Open jcoreyes opened 8 years ago
Thanks for a nice pull request, together those changes result in almost 2x improvement!
But I would like to keep the code runnable on lesser GPUs as well, therefore I would like to have two ReplayMemory implementations that you can choose using command line switch. Also I would like to keep main code independent of Neon, therefore we need to figure out how to share backend between ReplayMemory and DeepQNetwork without instantiating it in main. Or can we just use two separate backends?
Also I understood, that current version is achieving 38% GPU utilization on Titan X. I wonder what could be done to achieve 100%? Some ideas:
Does this fork really keep replay memory in GPU?

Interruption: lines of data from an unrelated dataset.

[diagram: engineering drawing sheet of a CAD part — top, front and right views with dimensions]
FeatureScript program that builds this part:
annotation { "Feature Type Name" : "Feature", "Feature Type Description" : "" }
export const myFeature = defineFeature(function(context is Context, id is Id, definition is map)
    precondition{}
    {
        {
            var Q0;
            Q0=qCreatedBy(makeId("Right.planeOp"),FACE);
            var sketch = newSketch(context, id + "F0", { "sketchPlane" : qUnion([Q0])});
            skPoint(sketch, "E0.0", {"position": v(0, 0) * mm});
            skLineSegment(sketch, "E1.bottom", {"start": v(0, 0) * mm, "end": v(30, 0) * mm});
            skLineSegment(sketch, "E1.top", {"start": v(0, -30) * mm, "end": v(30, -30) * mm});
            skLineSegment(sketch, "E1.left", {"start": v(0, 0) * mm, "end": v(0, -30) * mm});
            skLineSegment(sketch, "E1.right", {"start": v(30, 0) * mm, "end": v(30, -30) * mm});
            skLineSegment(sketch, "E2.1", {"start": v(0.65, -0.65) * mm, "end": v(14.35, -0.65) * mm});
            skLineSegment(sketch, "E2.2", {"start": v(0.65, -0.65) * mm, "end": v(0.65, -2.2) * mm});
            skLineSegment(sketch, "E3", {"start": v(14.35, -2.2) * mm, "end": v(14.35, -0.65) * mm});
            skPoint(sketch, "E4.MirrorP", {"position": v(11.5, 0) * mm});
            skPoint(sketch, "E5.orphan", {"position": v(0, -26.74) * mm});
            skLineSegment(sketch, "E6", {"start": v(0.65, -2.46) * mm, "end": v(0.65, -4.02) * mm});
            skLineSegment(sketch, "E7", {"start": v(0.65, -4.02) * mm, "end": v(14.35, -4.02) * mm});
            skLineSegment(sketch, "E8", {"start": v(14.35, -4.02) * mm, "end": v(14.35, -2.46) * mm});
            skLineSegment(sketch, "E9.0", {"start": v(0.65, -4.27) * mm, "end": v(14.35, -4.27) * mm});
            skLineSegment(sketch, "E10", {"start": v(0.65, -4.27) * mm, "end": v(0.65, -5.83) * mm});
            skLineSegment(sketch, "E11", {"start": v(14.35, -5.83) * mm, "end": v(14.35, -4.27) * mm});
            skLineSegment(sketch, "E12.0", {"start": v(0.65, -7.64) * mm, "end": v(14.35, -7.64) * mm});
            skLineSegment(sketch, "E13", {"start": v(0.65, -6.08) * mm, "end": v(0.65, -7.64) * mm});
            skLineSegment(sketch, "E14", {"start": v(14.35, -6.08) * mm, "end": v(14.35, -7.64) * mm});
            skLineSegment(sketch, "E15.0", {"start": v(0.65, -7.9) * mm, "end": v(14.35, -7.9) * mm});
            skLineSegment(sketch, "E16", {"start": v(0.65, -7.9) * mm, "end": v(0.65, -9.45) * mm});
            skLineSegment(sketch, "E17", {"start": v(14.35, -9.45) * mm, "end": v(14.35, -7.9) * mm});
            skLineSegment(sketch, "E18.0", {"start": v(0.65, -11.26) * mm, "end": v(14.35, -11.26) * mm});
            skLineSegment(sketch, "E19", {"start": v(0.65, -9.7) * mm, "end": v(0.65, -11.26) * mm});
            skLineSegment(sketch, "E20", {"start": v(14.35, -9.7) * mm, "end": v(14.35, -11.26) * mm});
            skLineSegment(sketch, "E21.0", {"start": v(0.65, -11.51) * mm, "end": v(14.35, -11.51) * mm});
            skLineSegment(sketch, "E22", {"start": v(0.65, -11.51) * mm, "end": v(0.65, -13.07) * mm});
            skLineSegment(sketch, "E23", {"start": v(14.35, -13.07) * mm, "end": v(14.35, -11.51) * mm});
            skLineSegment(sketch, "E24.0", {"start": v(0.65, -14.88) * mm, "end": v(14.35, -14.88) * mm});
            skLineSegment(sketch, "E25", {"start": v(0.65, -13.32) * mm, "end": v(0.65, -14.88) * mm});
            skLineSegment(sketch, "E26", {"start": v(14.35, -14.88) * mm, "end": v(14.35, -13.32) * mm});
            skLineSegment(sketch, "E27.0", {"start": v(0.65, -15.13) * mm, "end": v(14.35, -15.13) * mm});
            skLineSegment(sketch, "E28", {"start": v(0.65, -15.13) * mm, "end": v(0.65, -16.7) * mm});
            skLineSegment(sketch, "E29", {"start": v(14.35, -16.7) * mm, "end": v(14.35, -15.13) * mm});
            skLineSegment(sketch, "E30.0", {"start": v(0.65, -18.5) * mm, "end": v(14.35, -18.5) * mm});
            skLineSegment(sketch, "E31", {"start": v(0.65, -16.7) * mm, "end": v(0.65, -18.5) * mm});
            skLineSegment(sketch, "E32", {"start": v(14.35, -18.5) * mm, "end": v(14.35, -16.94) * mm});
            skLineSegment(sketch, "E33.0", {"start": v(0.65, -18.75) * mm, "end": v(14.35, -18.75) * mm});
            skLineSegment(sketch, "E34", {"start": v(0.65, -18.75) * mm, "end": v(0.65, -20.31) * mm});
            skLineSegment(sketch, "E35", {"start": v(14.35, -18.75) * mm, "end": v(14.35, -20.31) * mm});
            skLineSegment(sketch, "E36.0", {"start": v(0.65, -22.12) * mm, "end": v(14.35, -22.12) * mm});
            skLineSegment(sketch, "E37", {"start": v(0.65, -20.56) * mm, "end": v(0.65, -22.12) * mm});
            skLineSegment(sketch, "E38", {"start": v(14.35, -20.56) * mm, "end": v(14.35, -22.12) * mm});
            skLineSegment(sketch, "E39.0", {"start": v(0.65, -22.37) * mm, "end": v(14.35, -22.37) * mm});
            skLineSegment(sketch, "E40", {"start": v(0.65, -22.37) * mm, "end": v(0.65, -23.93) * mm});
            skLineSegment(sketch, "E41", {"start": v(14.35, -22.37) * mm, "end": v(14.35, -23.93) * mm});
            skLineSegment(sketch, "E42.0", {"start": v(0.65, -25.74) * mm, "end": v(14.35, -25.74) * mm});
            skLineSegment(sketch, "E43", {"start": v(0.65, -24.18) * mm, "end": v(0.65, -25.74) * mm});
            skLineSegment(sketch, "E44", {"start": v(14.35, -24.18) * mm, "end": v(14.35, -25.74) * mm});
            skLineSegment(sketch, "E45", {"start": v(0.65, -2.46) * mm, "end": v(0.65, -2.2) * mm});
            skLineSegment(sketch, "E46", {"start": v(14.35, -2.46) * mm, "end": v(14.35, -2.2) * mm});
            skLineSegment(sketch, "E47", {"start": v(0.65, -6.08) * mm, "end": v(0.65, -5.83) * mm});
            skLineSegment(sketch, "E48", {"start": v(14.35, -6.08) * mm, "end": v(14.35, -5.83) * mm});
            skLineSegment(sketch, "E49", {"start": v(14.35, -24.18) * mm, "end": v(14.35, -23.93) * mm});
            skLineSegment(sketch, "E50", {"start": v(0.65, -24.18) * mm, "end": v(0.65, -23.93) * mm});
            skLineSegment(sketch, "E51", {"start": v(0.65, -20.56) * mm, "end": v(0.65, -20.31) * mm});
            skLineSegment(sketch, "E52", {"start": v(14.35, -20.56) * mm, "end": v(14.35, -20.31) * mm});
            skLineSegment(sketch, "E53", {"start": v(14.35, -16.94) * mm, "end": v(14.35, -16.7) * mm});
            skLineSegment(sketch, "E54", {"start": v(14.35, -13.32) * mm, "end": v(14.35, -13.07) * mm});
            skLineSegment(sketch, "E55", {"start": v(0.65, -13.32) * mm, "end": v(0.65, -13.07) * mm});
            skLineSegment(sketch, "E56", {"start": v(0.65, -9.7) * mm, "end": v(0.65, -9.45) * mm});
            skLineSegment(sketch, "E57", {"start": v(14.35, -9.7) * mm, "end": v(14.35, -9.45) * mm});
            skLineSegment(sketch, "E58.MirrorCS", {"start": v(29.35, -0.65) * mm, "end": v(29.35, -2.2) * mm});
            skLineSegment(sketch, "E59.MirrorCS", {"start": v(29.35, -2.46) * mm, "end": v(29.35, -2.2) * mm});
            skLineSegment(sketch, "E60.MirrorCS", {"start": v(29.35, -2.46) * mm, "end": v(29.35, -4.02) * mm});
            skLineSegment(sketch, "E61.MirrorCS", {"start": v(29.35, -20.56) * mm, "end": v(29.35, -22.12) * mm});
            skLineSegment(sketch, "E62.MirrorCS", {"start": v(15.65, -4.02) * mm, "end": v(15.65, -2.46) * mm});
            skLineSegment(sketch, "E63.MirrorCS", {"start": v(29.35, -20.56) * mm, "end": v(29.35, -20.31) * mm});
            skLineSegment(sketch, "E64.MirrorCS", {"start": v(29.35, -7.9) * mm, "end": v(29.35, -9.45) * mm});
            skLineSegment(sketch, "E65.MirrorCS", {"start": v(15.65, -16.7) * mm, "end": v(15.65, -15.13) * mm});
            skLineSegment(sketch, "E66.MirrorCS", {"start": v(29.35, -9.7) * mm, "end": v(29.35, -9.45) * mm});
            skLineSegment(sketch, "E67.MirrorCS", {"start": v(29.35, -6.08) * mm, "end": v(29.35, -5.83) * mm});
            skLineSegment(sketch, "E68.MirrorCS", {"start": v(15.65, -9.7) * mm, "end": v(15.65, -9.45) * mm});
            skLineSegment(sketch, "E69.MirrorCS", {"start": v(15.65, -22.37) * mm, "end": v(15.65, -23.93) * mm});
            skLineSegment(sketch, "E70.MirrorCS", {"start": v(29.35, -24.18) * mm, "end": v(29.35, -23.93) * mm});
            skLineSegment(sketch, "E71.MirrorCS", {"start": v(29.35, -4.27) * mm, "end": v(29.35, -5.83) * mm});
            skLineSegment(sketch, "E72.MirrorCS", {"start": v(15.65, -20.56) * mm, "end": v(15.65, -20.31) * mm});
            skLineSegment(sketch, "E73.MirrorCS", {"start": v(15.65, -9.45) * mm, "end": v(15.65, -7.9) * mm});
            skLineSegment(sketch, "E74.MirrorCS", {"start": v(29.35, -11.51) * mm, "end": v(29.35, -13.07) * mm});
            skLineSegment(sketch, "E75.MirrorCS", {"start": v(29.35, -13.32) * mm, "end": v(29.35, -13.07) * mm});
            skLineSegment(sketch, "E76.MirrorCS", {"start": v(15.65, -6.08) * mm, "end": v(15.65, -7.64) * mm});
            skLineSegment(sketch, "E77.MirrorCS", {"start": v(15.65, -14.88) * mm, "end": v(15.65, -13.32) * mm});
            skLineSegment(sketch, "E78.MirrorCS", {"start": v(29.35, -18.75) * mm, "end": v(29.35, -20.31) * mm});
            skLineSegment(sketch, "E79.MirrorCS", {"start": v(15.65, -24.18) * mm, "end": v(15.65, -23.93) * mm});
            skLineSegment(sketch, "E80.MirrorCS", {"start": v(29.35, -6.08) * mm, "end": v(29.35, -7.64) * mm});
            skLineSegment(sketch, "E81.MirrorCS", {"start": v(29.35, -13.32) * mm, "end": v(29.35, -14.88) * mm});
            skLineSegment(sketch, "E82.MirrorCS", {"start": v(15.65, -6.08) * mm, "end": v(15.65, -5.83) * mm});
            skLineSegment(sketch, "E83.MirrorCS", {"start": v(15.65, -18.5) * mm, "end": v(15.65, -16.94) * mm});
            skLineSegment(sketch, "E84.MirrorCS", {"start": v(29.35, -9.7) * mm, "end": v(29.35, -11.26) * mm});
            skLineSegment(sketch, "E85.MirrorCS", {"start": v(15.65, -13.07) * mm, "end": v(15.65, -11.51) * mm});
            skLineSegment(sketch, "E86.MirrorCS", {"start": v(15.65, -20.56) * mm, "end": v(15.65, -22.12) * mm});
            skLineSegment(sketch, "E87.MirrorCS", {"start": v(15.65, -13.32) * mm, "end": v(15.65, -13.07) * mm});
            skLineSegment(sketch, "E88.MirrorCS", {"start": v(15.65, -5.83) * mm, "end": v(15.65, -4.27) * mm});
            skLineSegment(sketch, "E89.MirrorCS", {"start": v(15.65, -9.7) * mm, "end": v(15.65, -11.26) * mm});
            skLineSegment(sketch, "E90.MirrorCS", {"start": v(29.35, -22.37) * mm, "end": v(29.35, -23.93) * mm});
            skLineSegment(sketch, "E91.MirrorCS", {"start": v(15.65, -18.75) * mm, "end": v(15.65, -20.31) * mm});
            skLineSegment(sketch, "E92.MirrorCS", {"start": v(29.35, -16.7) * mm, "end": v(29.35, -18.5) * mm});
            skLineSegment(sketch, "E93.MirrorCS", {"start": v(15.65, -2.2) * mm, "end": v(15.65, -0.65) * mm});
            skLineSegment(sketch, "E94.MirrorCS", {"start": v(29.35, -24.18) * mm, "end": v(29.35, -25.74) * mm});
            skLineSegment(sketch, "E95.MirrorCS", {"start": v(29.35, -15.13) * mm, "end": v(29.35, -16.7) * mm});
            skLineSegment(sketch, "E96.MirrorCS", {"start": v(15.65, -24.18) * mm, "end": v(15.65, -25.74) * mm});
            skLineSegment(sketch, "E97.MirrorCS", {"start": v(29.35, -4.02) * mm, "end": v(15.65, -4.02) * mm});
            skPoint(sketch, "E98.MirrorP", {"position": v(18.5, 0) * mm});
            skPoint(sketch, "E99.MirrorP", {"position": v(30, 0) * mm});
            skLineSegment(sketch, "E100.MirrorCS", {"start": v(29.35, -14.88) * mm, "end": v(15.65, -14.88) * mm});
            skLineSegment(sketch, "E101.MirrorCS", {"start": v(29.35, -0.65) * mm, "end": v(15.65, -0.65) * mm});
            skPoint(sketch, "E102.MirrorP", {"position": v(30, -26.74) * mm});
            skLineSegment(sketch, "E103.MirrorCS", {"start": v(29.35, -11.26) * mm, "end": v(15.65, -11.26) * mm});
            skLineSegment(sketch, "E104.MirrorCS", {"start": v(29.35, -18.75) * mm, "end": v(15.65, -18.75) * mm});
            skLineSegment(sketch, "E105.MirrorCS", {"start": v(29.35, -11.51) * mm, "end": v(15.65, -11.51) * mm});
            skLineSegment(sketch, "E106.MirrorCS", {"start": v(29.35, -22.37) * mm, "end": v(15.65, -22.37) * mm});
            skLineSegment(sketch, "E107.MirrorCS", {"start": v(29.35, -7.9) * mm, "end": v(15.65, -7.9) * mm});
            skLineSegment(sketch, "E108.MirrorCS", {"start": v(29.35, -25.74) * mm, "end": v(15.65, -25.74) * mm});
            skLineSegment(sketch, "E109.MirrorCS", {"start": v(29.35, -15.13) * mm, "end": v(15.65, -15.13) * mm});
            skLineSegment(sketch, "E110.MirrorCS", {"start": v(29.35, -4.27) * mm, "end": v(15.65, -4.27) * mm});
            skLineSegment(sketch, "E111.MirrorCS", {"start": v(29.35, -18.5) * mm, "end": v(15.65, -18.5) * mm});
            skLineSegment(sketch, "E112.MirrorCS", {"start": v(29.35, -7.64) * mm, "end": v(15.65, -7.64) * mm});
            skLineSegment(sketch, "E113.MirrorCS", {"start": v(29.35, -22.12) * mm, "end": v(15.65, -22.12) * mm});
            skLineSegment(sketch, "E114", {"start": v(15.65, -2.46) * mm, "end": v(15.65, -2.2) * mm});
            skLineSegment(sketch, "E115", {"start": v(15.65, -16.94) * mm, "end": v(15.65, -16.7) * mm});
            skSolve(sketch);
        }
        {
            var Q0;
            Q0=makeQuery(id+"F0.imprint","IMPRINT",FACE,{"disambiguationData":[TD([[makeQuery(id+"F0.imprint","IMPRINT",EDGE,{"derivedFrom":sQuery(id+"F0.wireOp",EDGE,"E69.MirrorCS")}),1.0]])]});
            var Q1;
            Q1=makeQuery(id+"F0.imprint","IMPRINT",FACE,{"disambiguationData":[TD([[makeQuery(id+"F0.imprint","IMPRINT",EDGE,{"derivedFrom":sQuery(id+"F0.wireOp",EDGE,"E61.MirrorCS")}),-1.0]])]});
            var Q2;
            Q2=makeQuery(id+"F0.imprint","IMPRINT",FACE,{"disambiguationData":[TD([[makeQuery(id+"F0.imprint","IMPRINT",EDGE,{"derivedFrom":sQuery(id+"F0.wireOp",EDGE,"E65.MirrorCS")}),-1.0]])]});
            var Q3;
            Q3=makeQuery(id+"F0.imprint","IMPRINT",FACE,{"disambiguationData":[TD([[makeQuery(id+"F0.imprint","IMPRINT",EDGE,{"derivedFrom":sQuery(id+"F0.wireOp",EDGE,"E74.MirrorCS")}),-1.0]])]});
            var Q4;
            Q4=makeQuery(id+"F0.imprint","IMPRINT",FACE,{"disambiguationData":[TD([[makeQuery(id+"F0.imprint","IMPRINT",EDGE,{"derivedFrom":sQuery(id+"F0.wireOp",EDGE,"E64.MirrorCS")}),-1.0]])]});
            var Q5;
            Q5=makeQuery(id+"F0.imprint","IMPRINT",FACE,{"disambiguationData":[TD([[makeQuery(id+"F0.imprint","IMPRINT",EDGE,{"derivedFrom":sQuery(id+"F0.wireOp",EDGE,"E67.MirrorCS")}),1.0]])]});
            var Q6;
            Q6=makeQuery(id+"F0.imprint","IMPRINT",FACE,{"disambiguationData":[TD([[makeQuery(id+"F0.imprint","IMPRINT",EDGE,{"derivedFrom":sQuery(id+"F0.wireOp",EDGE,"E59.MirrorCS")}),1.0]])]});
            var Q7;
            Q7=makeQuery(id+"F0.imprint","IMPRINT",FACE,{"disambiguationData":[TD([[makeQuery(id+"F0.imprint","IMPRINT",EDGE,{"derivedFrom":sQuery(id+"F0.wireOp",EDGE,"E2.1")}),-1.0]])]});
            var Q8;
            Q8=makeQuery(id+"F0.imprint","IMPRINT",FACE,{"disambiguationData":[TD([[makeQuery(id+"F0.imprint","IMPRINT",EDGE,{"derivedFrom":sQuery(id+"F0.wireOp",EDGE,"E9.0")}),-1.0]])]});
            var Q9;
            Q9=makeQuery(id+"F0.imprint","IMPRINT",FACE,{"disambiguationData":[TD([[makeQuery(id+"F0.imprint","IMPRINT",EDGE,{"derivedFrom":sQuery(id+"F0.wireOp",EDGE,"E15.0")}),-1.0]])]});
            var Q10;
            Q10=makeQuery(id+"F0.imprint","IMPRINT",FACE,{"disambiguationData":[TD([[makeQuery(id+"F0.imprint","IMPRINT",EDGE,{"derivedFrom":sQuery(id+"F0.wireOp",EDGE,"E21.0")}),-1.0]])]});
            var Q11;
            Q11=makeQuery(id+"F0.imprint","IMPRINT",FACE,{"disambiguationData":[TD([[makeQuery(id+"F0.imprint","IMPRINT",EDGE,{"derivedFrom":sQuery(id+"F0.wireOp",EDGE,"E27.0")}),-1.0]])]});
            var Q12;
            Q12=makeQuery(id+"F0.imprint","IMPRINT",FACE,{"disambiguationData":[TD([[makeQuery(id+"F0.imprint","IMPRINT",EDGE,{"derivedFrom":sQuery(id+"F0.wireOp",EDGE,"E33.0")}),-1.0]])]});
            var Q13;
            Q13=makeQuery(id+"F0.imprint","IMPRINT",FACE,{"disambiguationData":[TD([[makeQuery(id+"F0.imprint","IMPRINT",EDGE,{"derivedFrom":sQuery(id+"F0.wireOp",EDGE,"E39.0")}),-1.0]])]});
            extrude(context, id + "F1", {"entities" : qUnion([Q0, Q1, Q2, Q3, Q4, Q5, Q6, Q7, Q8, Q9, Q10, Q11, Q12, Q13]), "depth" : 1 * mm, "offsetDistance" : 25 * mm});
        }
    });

I tried the latest version, but my GPU usage:
$ nvidia-smi
Sun Jul 17 15:27:18 2016
+------------------------------------------------------+
| NVIDIA-SMI 352.93 Driver Version: 352.93 |
|-------------------------------+----------------------+----------------------+
| GPU Name Persistence-M| Bus-Id Disp.A | Volatile Uncorr. ECC |
| Fan Temp Perf Pwr:Usage/Cap| Memory-Usage | GPU-Util Compute M. |
|===============================+======================+======================|
| 0 GeForce GTX 960 Off | 0000:02:00.0 Off | N/A |
| 0% 51C P2 32W / 160W | 126MiB / 4095MiB | 28% Default |
+-------------------------------+----------------------+----------------------+
+-----------------------------------------------------------------------------+ | Processes: GPU Memory | | GPU PID Type Process name Usage | |=============================================================================| | 0 2963 C python 112MiB | +-----------------------------------------------------------------------------+
And main memory:
PR NI VIRT RES SHR S %CPU %MEM TIME+ COMMAND 20 0 44.118g 6.766g 110244 R 100.0 43.2 534:05.11 python
6.766g is about the size that 1M replay memory in main memory.